Down came his times, and up went his name on the club record books. He claimed the 5, 10 and 25 records, and in 1952 a personal best 1-0-30 brought him fourth position behind Charlie Marriner. That season's programme included 13 25s, three 30s, and three 10s, but at the end of it he had still not recorded a single open time trial victory.
Another club time trial record the 1000-metre track, with a 1m. 16s. gave Gerrard new ideas on the other phase of the racing game. And li: promptly set about individual pursuiting which he enjoyed.
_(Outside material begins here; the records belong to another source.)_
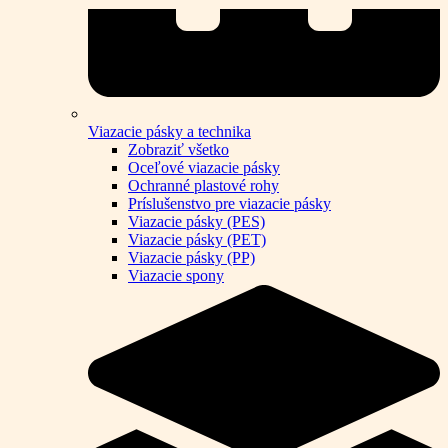
Viazacie pásky a technika
Zobraziť všetko
Oceľové viazacie pásky
Ochranné plastové rohy
Príslušenstvo pre viazacie pásky
Viazacie pásky (PES)
Viazacie pásky (PET)
Viazacie pásky (PP)
Viazacie spony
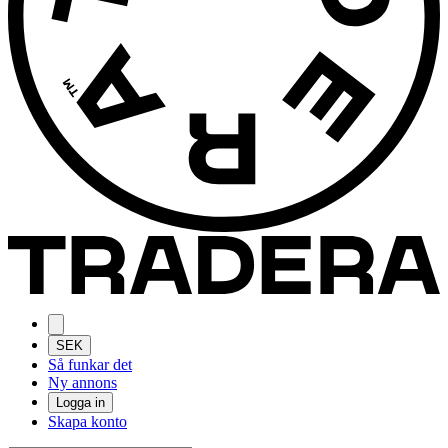
SEK
Så funkar det
Ny annons
Logga in
Skapa konto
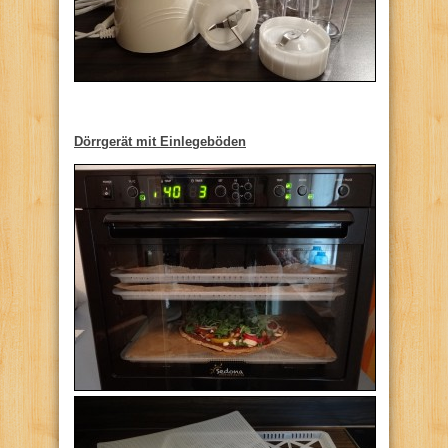
Dörrgerät mit Einlegeböden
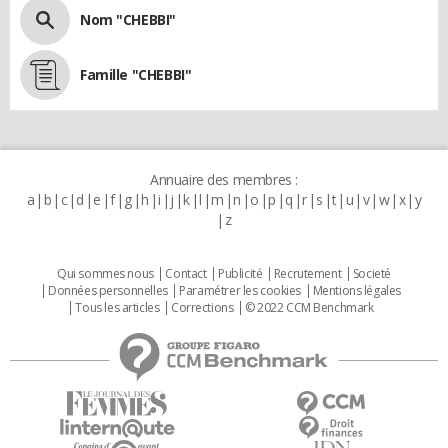
Nom "CHEBBI"
Famille "CHEBBI"
Annuaire des membres :
a
b
c
d
e
f
g
h
i
j
k
l
m
n
o
p
q
r
s
t
u
v
w
x
y
z
Qui sommes nous
Contact
Publicité
Recrutement
Societé
Données personnelles
Paramétrer les cookies
Mentions légales
Tous les articles
Corrections
© 2022 CCM Benchmark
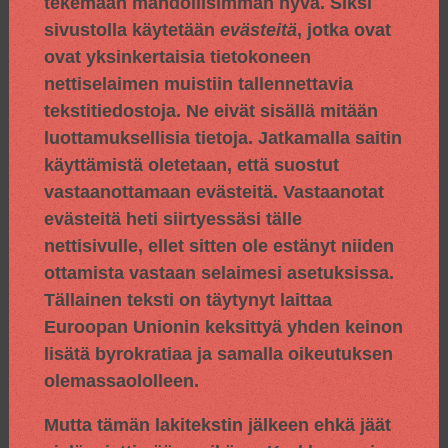
tekemään mahdollisimman hyvä. Siksi
sivustolla käytetään
evästeitä
, jotka ovat
ovat yksinkertaisia tietokoneen
nettiselaimen muistiin tallennettavia
tekstitiedostoja. Ne eivät sisällä mitään
luottamuksellisia tietoja. Jatkamalla saitin
käyttämistä oletetaan, että suostut
vastaanottamaan evästeitä. Vastaanotat
evästeitä heti siirtyessäsi tälle
nettisivulle, ellet sitten ole estänyt niiden
ottamista vastaan selaimesi asetuksissa.
Tällainen teksti on täytynyt laittaa
Euroopan Unionin keksittyä yhden keinon
lisätä byrokratiaa ja samalla oikeutuksen
olemassaololleen.
Mutta tämän lakitekstin jälkeen ehkä jäät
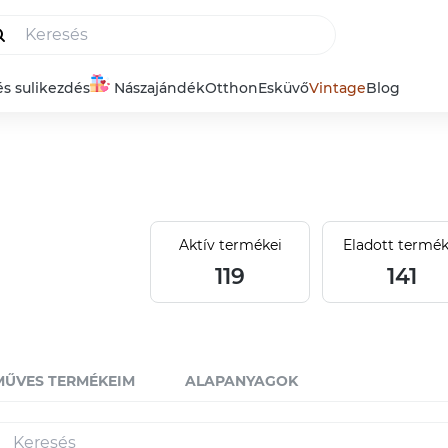
és sulikezdés
Nászajándék
Otthon
Esküvő
Vintage
Blog
Aktív termékei
Eladott termék
119
141
MŰVES TERMÉKEIM
ALAPANYAGOK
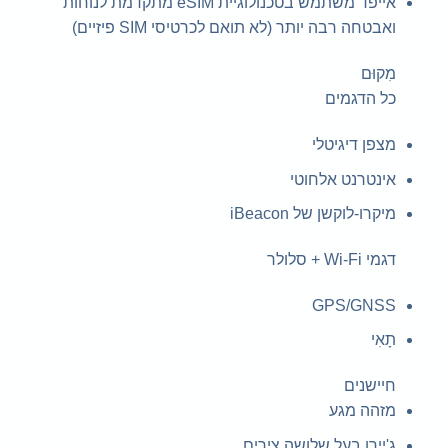
אייפד משתמש בטכנולוגיית eSIM מתקדמת לנוחות
ואבטחה רבה יותר (לא תואם לכרטיסי SIM פיזיים)
מִקוּם
כל הדגמים
מצפן דיגיטלי
אינטרנט אלחוטי
מיקרו-לוקשן של iBeacon
דגמי Wi-Fi + סלולר
GPS/GNSS
תָאִי
חיישנים
מזהה מגע
ג'יירו בעל שלושה צירים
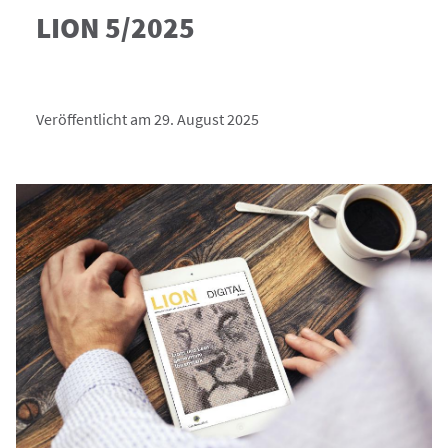
LION 5/2025
Veröffentlicht am 29. August 2025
Had it not been for his crash we might have seen Gerrard become a track personality instead of a road "star".
The R.A.F. called him up at the end of 1951, and it was his participation in the R.A.F. five-day tour, something completely out of his province, which set the young Gerrard on the mass start road.
Two curious entries in his record books show that in 1951 he was fourth in the Catford C.C. hill climb and sixth in his own club's effort - and he occupied similar positions the following year in both events!
Gerrard was 19 when he won the national mass start title from Pusey and Krebs this year.
Gerrard, who stands 6 ft. 1 1/2 in. and weighs 12 st. 4 lb., admits that he has a lot more to learn about road racing, but age is on his side and we look with interest to his future plans, once he has cast off his Air Force blue in December.



Brian Haskell, Ted Gerrard and John Perks return home with prizes won in the 1954 Tour of Egypt. Gerrard had won three stages.